We hope that the exam kits and the mental health campaign of this semester will give students a stress relieving boost whilst they study. The exam kits are intended to be a fund source of light relief but also contain information about serious mental health issues linked to students, namely stress, depression, anxiety and suicidal thoughts. By balancing the message of the campaign between lightweight and more serious elements, whilst simultaneously providing several hundred ‘exam kits’, we hope to reach numerous students who would otherwise feel isolated and stressed at this time.
The Mind Matters Day, 2009. The event that kicked it all off! From the Mind Matters Society at Leeds University.
In late 2008 Ed Pinkney, President of the Leeds University Enterprise Society, met with the Head of the Counselling Service to talk about how the Enteprise Society might be able to promote student services. Whilst there, he spotted a poster introducing the idea of a ‘mental health group’ and looking for other students that might be interested. Ed got in touch, met Dom Martin - a student who had had to take time off university the year before due to stress / mental health problems - and together they drew up a plan for The Mind Matters Society.
The first major event was the Mind Matters Day in February 2011, which took place in the main hall of the bustling student union.

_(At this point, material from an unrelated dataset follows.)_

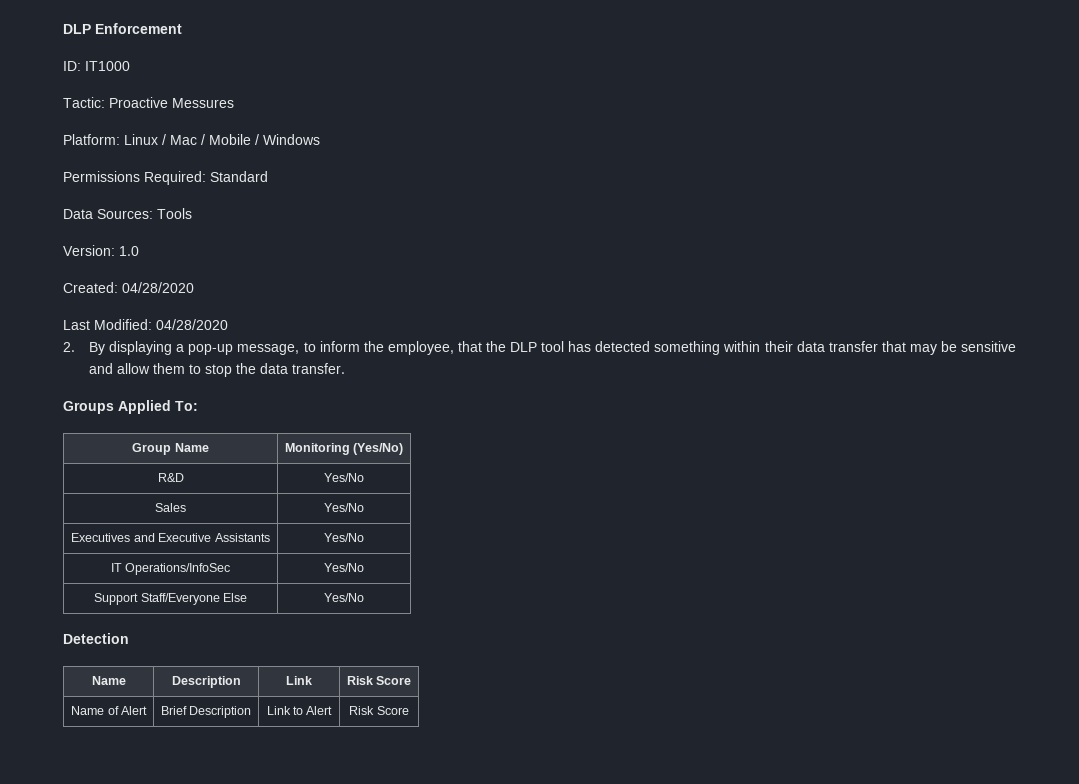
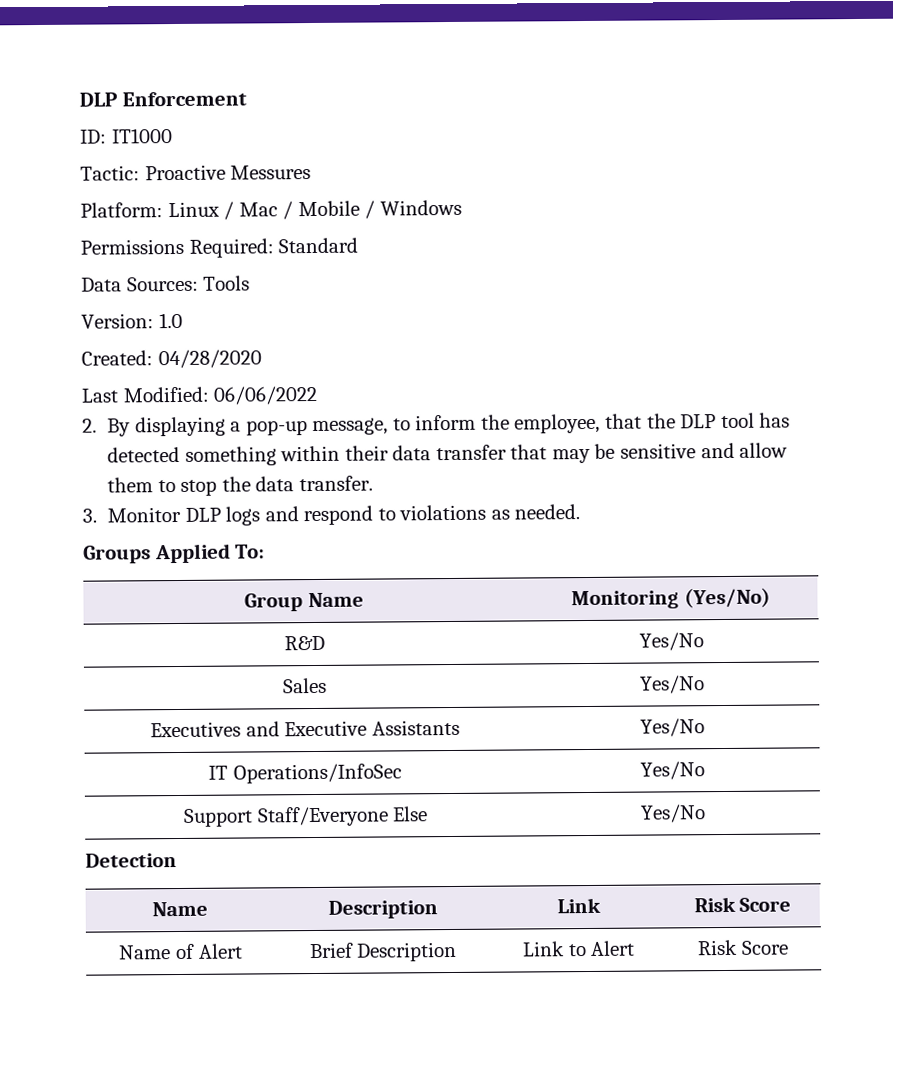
[156,319,228,330] 04/28/2020 -> [213,385,319,405] 06/06/2022
(346, 368) none -> [82,504,581,526] // 3. Monitor DLP logs and respond to violations as needed.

The counselling service and a handful of mental health organisations offered their time and energy to hand out leaflets and promote support services on the day, and a variety of freebies and entertainment was offered to attract students and engage them in the event. These included free massages, a bouncy castle, free food, DJs, and a raffle to win £300.
Over 700 students passed through the doors, participating in activities and learning more about mental health, and sharing ‘what they do for theirs’. The organisations involved congratulated the organisers, and encouraged the running of further events. Almost 1000 students completed a survey, helping the university to get a benchmark for mental health attitudes and awareness.
The event was featured in the local press, and was filmed by LSTV. The video of the event, featured above, won an award at the National Student Television Awards, and the Mind Matters Society was shortlisted for event of the year at the annual student awards.